Some limitations need to be considered for this study. First, treatment regimens were defined solely based on location, i.e. the study was analysed under the assumption that all patients in Australia and the UK were managed under T&E and PRN regimens, respectively. Consequently, some patients may have been assessed under the wrong treatment regimen. However, based on the number of injections and visits observed in this study in the two countries, the assumption concerning the predominant treatment regimens in each of the two countries was generally confirmed. Second, the Australian cohort was only one-fourth of the size of the UK cohort. Nevertheless the number of sites (four in Australia, five in UK) was similar and there was no mono-centre bias. Overall, the number of patients was large enough to measure all outcomes of interest in both cohorts. Third, only sites using the Medisoft EMR system participated, which could result in a selection bias. There is evidence in the literature for modest differences in VA outcomes between centres in the UK [22]. The authors associated this inter-centre variation with differences in patient age, starting VA, number of injections and visits. However, in the study presented here, these factors were comparable. Using the same EMR system allowed consistent data collection, which is advantageous for study conduct and data analysis. For VA measurements different vision tests were used; in both cohorts VA was mostly measured in letter score (80% vs. 91%). Fourth, as patients with insufficient follow-up time were excluded, a selection for patients with better outcomes could be expected, although this would affect both cohorts. A final limitation may be that the study did not take into account differences in genetic background as potentially influencing factors.
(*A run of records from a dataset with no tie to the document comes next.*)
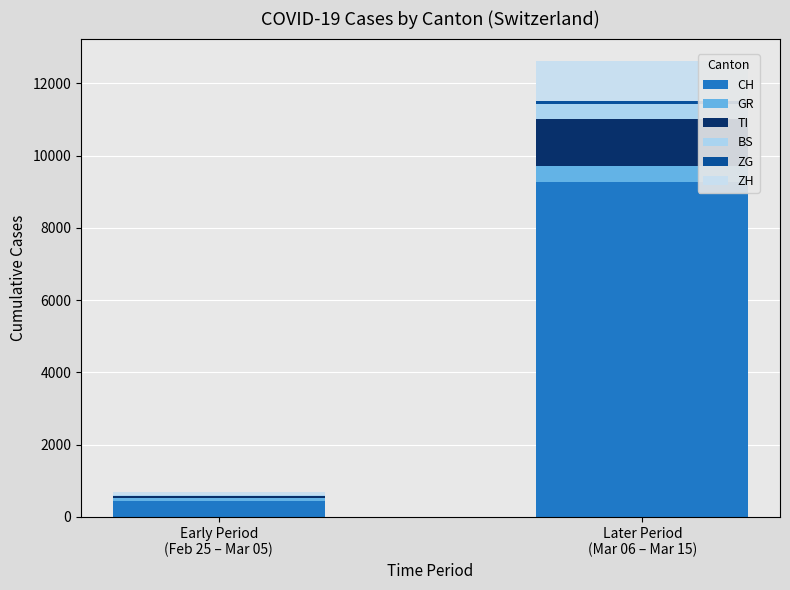

What position from the right is Later Period
(Mar 06 – Mar 15)?

1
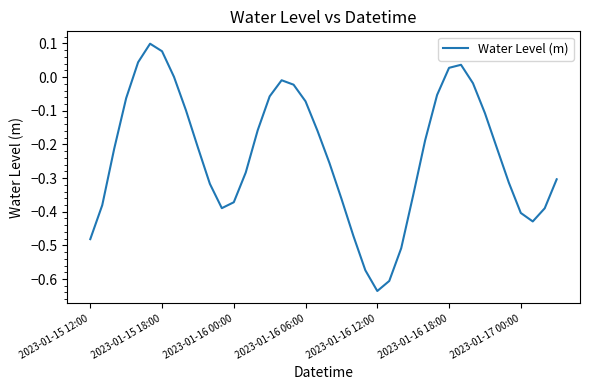

True or false: the data has more than 2 interior local peaks.

True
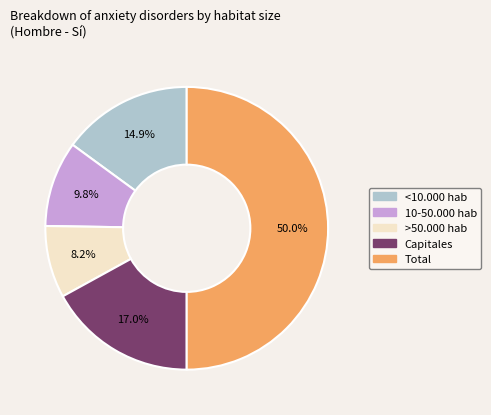

Count the number of slices in the pie.

5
A key strength of this study relates to the use of EMR data, i.e. a collection of highly structured data at each visit. Independent of the regimen applied, EMR are very representative of real-life clinical care. Outcome data are collected as well, which are not available in some other data sources. The data shown here generally confirm the predominant treatment regimens in the two countries during the study period. With both treatment regimens VA improvements were observed, supporting results from clinical trials [13, 19].

Conclusion

In conclusion, both regimens of ranibizumab, T&E and PRN, led to VA improvements and represent effective treatment strategies for nAMD. No difference in the number of injections received during the loading phase was observed between the two groups. However, the T&E regimen resulted in a better outcome as evidenced in the difference of the mean changes in visual acuity from baseline to month 12 (primary outcome measure), which may be accounted for by the higher mean number of injections administered under this regimen. These results may be useful for health care professionals in determining a suitable treatment regimen for patients that considers vision improvement and the burden associated with intravitreal therapy.